The lines of the records that include "TRIANGLE" should all be copied.

◆ Saved entries:

--- --- ---

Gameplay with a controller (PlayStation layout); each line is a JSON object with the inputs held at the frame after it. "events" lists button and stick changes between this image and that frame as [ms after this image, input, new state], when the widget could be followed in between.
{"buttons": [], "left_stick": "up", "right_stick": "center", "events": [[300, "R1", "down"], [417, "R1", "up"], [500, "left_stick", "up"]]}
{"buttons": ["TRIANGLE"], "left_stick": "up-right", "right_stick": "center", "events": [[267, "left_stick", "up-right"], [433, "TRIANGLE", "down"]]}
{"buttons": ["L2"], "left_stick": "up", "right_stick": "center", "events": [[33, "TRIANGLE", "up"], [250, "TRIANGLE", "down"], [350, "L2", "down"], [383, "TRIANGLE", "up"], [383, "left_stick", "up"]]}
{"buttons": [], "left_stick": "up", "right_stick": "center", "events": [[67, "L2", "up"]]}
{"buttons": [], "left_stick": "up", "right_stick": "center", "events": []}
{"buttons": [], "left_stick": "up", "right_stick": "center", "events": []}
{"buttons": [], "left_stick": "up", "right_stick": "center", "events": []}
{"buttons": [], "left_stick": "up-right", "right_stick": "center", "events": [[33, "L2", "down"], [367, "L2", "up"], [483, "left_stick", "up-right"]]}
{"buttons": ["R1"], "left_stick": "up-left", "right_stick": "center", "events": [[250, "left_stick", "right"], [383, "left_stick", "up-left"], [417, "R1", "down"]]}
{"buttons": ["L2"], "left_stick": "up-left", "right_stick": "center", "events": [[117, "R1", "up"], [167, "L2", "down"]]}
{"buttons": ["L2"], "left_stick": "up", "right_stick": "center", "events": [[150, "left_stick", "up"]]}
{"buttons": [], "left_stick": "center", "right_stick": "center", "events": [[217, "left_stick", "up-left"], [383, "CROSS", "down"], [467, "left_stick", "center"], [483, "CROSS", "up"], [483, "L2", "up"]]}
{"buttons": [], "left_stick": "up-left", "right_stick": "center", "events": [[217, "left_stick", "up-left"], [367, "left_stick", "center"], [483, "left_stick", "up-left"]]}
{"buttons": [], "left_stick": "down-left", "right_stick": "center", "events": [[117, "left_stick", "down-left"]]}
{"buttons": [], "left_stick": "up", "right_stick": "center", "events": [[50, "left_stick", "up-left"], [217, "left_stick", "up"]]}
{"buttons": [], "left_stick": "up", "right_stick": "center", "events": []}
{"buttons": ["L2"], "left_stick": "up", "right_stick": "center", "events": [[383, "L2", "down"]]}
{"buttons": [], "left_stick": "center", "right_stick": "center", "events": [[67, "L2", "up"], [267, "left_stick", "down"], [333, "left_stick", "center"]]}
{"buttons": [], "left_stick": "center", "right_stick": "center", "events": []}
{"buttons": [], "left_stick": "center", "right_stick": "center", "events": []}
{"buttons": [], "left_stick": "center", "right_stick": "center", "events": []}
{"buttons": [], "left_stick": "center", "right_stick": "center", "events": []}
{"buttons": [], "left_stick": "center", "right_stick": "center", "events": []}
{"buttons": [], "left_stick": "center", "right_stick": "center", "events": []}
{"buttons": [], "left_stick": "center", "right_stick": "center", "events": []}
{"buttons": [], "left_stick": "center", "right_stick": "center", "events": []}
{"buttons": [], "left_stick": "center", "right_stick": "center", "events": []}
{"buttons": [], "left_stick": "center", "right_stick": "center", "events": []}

--- --- ---

◆ Completed task:
{"buttons": ["TRIANGLE"], "left_stick": "up-right", "right_stick": "center", "events": [[267, "left_stick", "up-right"], [433, "TRIANGLE", "down"]]}
{"buttons": ["L2"], "left_stick": "up", "right_stick": "center", "events": [[33, "TRIANGLE", "up"], [250, "TRIANGLE", "down"], [350, "L2", "down"], [383, "TRIANGLE", "up"], [383, "left_stick", "up"]]}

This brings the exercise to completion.